How to Choose a Color for Your Ceiling
What feeling are you trying to bring out in your room? What is the size of your room? What architectural elements are you working with? These are the questions you need to ask yourself when choosing a paint color for your ceiling.
If you don’t have a lot of natural light in the room, a white ceiling can brighten up the space. If your room has high ceilings and you want to make it feel cozier, paint the ceiling in a darker color. If the room is small and oppressive, you can minimize that feeling by creating very little contrast between your wall and ceiling.
Undoubtedly, you realize that painting your ceiling is going to be a messy endeavor. Minimize potential frustration by protecting the room. Remove furniture if you can, and if that isn’t possible, thoroughly cover it. Cover your floor with drop cloths. And don’t forget yourself! Wear clothing that you don’t care about, and cover your head with a hat so you don’t spend extra hours picking and washing paint out of your hair.
If you’re only painting the ceiling, you’ll also need to prepare by applying painter’s tape to the wall where it meets the ceiling. Planning on painting the entire room? Start at the ceiling.
Before you can paint, you’ll want to apply a coat of primer to block stains and make the paint work easier and quicker.
Paint a Cut-Line
Your roller won’t be able to sufficiently reach all the way to the edges of your ceiling, so you’ll need to cut in the edges with a paint brush. Work in sections, starting in a corner. Use a 2-inch trim brush and paint about 3 feet of the two walls. Avoid leaving lines by beginning to roll before the cut-line dries. You’ll want to repeat this process in sections around the room.
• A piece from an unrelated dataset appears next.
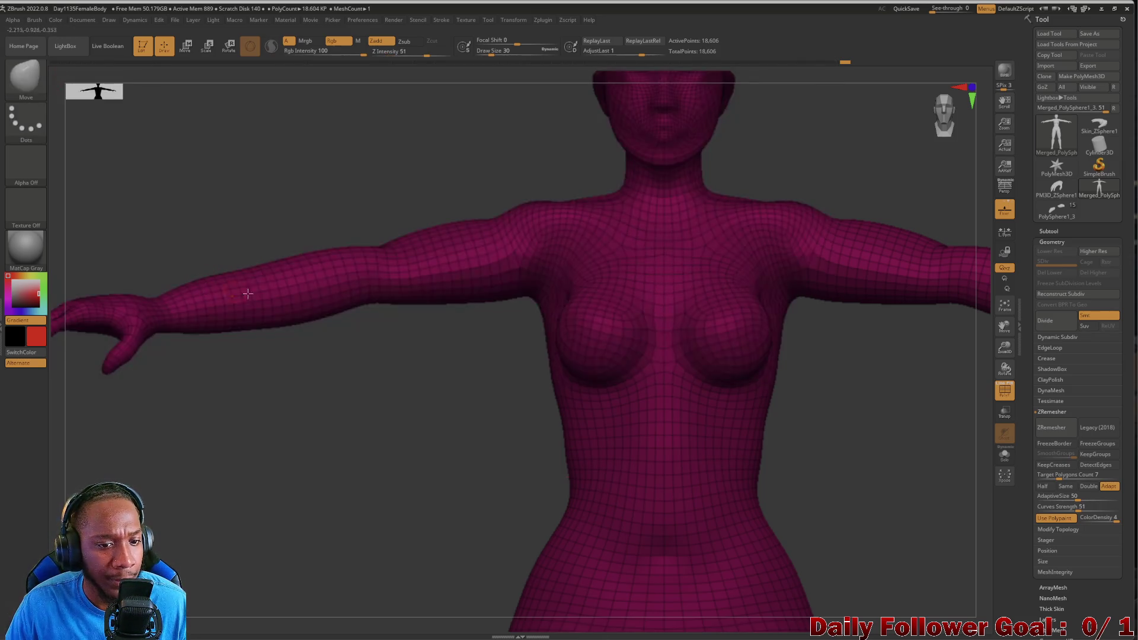
# Enlarge the Move brush, reshape the arms and shoulders, and Shift-smooth the underarm.
pyautogui.press(']')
How to Roll Paint on a Ceiling
If you have a smooth ceiling, use a low nap roller. If your ceiling is textured, use a 1/2-inch or 3/4-inch nap. You’ll also want to get an extension pole so you won’t be stuck on a ladder.
Pour the paint into a roller tray, and roll the roller into it. Don’t submerge the roller into the paint; in fact, you’ll want to roll any excess paint off the roller in the shallow part of the tray before you put roller to ceiling. Look for an even coating of paint on the roller before you begin.
It’s important to paint in small sections because you need to work with wet paint. You don’t want the area where you’re working to dry. 3 to 4 feet is sufficient.
Paint your section in straight overlapping rows, and go slow to avoid splatter. Keep moving around the ceiling in small sections until you’re done.
Once the paint dries, examine how the ceiling looks. Did you miss some spots? Does it need a second coat? If so, repeat the process. If not, you’re done! Move the furniture back into the room, and enjoy your hard work.